VMware will soon eliminate 900 jobs among the 13,800 employees with which it ended 2012. But the layoffs will not amount to a reduction in force; it will also add a total of 1,000 more employees this year, as it brings its workforce in closer alignment with its key business objectives.
VMware CEO Pat Gelsinger, COO Carl Eschenbach and CFO Jonathan Chadwick didn’t specify where the layoffs would occur, other than to single out VMware’s SlideRocket division, an application unit whose software allows Web-based presentations to be updated in real time. Dazzling in its potential, it nevertheless left some VMware watchers scratching their heads as to how it would be used as part of a virtualization specialist’s repertoire.
VMware has made six acquisitions over the past three years — iTHC, Wanova, Pattern Insights, Cetas, DynamicOps and Nicira — and added 6,700 employees.

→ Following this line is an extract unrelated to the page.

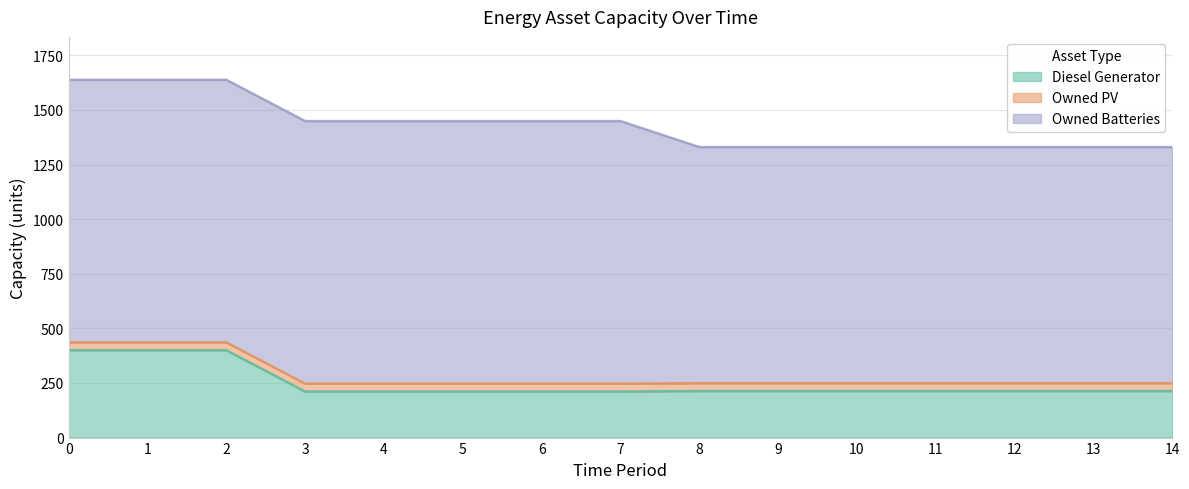

What is the value of the Owned Batteries point at the 1st from the left?

1202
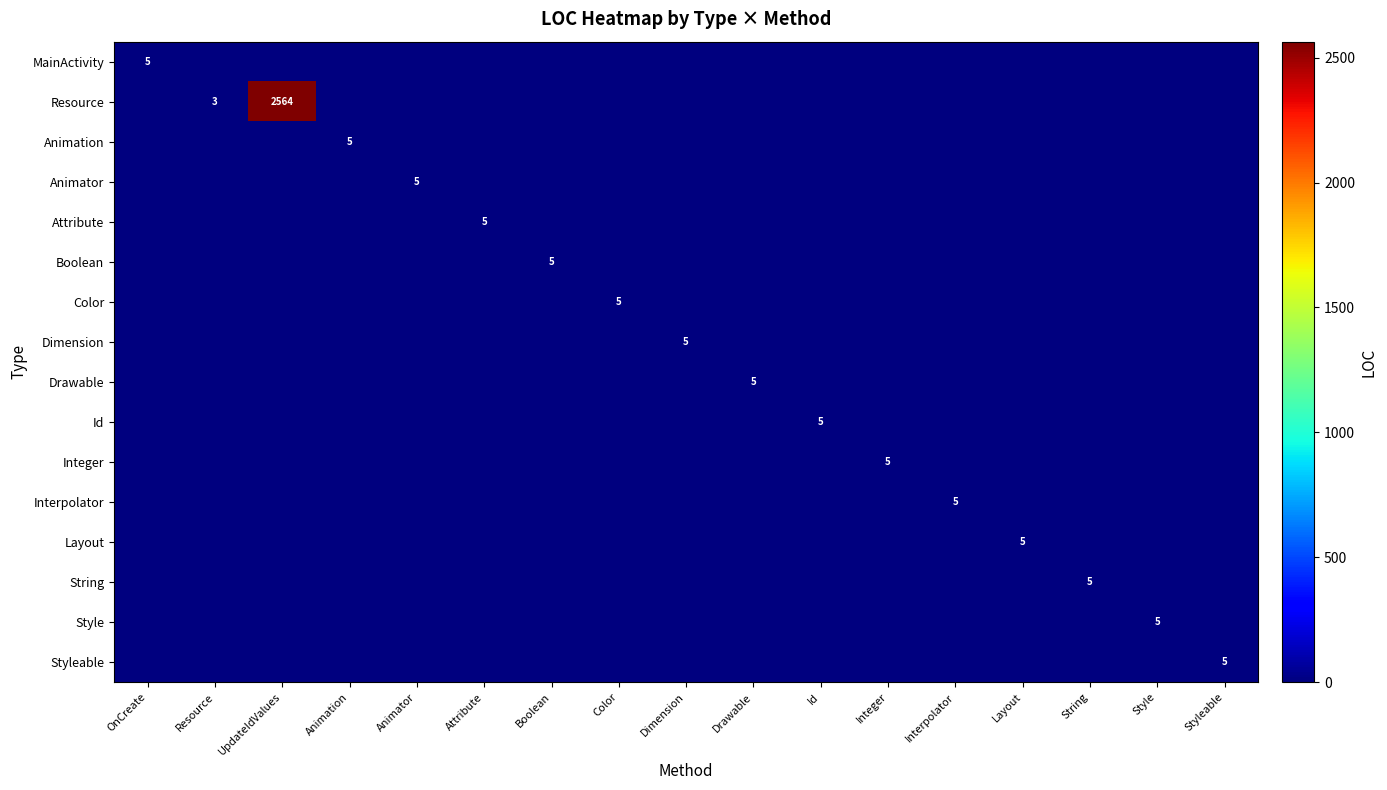

At Dimension, list the series in order from smallest to largest.

MainActivity, Resource, Animation, Animator, Attribute, Boolean, Color, Drawable, Id, Integer, Interpolator, Layout, String, Style, Styleable, Dimension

The pending layoffs were one surprise as VMware reported on its fourth-quarter earnings and 2012 fiscal year results Monday. A second was the continued strength of its revenue, which grew 22% in 2012 to $ 4.6 billion. Inside that figure was a 13% increase in new license revenue; license revenues amounted to $ 2.1 billion. The 22% figure, however, marked a decline from the 32% rate of revenue growth recorded in the previous year.